[O que se pede]
Devolva sem nenhuma alteração a parte do texto sobre os 104 anos de Riachão que vai de "O legado do samba" até "legado do avô.".

[Trecho fornecido]
O legado do samba vive: Neto de Riachão lança projeto audiovisual e homenageia os 104 anos do mestre no Suco de Bahia
Foto: Divulgação
No mês da Consciência Negra, Salvador será palco de uma celebração dupla: o aniversário de 104 anos de nascimento de Riachão (1921–2020) – um dos maiores nomes do samba da Bahia e autor de clássicos como “Cada Macaco no Seu Galho” e “Retrato da Bahia” — e o lançamento do audiovisual Suco de Bahia, criado por seu neto, o cantor, compositor e multi-instrumentista Taian Riachão. A obra transforma o palco, o chão e a tela em uma homenagem vibrante ao legado do avô.
O evento será realizado no dia 14 de novembro, no Pátio da Ordem Terceira, no Pelourinho, e marca a 15ª edição do Suco de Bahia – projeto cultural que há anos movimenta a cena artística soteropolitana. Em 2025, a iniciativa reforça sua proposta de unir tradição e inovação, reverenciando a memória do sambista que fez do Centro Histórico um dos principais redutos do samba na capital baiana.

[Linhas extraídas]
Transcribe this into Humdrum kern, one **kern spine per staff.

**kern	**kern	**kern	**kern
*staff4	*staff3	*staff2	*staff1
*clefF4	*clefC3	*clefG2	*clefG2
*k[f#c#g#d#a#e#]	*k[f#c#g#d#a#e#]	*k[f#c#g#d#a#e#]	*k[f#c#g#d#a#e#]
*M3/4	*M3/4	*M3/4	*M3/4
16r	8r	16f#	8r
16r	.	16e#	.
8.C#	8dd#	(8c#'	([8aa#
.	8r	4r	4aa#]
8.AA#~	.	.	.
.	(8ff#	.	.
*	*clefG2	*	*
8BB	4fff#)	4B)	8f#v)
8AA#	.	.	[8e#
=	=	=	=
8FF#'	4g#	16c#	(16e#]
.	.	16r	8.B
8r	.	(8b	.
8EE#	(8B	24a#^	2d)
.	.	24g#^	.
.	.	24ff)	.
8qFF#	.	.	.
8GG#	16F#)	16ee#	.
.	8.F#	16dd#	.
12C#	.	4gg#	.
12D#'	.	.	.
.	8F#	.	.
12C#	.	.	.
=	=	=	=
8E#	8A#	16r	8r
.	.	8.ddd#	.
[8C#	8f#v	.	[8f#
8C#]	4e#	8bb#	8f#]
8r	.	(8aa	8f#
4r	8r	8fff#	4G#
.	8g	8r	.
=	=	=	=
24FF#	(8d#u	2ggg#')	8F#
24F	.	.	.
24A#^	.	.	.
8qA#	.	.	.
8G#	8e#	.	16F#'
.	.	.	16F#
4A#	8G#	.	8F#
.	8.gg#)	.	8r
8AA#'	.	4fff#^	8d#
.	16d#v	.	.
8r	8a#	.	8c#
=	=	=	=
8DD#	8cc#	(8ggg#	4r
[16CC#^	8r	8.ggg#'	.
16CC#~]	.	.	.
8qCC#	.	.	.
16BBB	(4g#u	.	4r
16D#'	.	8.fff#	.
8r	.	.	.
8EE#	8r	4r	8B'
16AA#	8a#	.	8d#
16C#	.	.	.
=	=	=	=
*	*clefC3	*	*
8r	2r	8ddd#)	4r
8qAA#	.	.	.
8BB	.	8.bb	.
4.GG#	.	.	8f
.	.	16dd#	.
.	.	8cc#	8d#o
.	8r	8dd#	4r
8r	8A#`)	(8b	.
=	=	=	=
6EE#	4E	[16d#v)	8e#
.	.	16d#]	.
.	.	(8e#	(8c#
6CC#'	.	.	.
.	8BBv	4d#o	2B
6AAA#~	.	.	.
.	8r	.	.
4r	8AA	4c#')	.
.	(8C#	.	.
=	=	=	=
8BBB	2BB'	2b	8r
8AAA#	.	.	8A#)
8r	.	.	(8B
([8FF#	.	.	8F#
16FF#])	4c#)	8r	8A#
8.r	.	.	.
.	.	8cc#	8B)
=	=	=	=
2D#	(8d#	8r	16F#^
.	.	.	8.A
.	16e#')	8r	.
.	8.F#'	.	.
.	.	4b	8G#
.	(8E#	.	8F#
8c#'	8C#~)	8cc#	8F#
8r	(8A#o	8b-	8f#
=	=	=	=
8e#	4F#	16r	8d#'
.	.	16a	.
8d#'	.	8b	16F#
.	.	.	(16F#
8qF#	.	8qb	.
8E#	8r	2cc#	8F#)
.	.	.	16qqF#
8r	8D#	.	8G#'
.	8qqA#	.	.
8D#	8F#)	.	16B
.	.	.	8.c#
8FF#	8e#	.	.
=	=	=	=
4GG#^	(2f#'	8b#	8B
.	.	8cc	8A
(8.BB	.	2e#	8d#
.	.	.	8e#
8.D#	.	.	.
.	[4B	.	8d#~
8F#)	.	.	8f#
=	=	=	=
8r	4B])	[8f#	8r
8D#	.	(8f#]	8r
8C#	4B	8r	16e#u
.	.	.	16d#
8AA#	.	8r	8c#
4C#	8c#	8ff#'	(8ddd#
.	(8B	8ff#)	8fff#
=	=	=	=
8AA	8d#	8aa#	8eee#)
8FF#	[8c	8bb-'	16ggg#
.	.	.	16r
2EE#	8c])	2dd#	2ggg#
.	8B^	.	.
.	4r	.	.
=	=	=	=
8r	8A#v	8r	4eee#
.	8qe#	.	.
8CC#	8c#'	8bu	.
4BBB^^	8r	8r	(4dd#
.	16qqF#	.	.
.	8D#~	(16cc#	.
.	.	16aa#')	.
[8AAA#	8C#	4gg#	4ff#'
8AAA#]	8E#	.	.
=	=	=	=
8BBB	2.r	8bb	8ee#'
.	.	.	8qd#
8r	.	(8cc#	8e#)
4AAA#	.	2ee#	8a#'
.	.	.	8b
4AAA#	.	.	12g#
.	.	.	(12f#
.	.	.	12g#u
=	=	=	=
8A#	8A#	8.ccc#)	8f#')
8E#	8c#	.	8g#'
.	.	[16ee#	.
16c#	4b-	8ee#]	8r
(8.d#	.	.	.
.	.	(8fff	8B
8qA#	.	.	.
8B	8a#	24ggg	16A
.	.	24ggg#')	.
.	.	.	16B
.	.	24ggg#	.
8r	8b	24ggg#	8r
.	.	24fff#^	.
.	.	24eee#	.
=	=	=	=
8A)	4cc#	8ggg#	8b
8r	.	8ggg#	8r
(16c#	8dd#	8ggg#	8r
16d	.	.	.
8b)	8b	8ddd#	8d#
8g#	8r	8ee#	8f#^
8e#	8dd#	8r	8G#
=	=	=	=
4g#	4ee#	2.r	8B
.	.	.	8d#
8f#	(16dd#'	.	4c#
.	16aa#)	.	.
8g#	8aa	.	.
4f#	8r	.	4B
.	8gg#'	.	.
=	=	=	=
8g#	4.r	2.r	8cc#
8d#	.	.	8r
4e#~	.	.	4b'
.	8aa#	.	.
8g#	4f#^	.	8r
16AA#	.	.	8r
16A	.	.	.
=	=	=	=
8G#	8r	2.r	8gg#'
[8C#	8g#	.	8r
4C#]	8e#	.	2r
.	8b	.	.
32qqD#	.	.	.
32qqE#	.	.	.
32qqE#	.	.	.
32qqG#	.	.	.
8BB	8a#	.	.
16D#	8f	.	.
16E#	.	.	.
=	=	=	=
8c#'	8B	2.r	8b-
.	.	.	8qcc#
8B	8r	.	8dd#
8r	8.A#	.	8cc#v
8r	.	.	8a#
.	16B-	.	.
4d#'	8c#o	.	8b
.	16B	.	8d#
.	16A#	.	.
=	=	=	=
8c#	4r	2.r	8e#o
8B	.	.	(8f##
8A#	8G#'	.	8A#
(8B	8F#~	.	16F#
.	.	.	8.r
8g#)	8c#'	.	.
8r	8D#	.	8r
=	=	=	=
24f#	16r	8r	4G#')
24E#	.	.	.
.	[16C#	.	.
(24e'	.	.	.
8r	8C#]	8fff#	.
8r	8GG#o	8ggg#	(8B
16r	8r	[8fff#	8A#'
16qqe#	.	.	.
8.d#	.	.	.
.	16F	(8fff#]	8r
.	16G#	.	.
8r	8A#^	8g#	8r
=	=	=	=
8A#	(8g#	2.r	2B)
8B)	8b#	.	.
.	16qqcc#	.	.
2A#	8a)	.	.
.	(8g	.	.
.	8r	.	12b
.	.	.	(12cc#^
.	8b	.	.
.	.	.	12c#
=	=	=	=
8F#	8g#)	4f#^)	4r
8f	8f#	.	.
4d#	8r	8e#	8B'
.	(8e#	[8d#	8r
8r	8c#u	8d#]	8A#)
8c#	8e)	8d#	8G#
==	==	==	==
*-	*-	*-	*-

[Solução do problema]
O legado do samba vive: Neto de Riachão lança projeto audiovisual e homenageia os 104 anos do mestre no Suco de Bahia
Foto: Divulgação
No mês da Consciência Negra, Salvador será palco de uma celebração dupla: o aniversário de 104 anos de nascimento de Riachão (1921–2020) – um dos maiores nomes do samba da Bahia e autor de clássicos como “Cada Macaco no Seu Galho” e “Retrato da Bahia” — e o lançamento do audiovisual Suco de Bahia, criado por seu neto, o cantor, compositor e multi-instrumentista Taian Riachão. A obra transforma o palco, o chão e a tela em uma homenagem vibrante ao legado do avô.